12. Talent, data and productisation are entrepreneurs’ greatest challenges
Competition for AI talent, the limited availability of training data, and the difficulty of creating production-ready technology are consistently entrepreneurs’ key challenges when developing AI.
- Recruiting AI talent is challenging
Startups compete with multiple categories of competitors — including large technology companies (Google, Amazon, IBM, Microsoft, Facebook), banks, professional service firms, and other early stage companies — for data scientists, AI experts and AI engineers. Recruiting staff that have a balance between theoretical expertise and commercial experience, and experience running an AI team, are additional difficulties.

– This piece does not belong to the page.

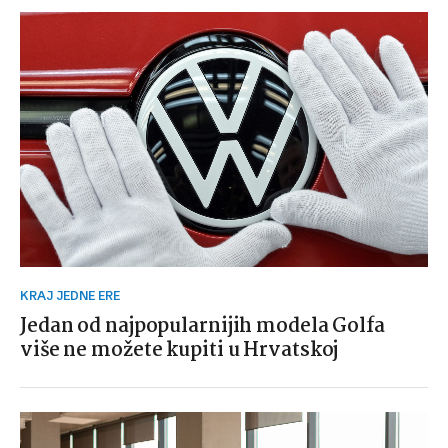
KRAJ JEDNE ERE
Jedan od najpopularnijih modela Golfa
više ne možete kupiti u Hrvatskoj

“Access to talent, and its competitiveness, is the biggest challenge.”
David Benigson, Signal
“London is a good place to be, when looking for AI talent.”
Dmitry Aksenov, DigitalGenius
“London has one of the best pools of AI talent in the world — which is the main reason why we are here.”
Fabio Kuhn, Vortexa
To identify and attract talent, AI-led companies are building deep relationships with academic institutions, being active member of research communities, publishing papers, and collaborating with universities.
“We try to engage with developers well before they’re looking for a job, and let them do what they love.”
David Benigson, Signal Media
2. Access to training data is critical
Access to initial data sets for training poses a challenge.
“It’s a classic chicken and egg problem. Early customers, and thus data, are hard to get when you don’t have any existing reference clients.”
Tim Sadler, Tessian
Companies are mitigating the difficulty by developing powerful use cases for access to client data and by implementing a data acquisition strategy from early in their lives.
“We started collecting data very early in our journey.”
Timo Boldt, Gousto
For many early stage AI companies, compromising on early pricing to secure access to valuable customer data is proving effective.
3. Developing production-ready AI is difficult
Entrepreneurs recommend moving from ‘lab to live’ as soon as possible, testing development systems on low-risk real world data. Cross-functional collaboration is also key.
“Taking what works well in a lab and getting it to work in a diverse and sick population is a big challenge.”
Chris McCann, Current Health
“The real world is full of black swans and exceptions. We’ve learned to overcome them by getting great at cross functional collaboration, building integration with the tech team, and constant monitoring of risk.”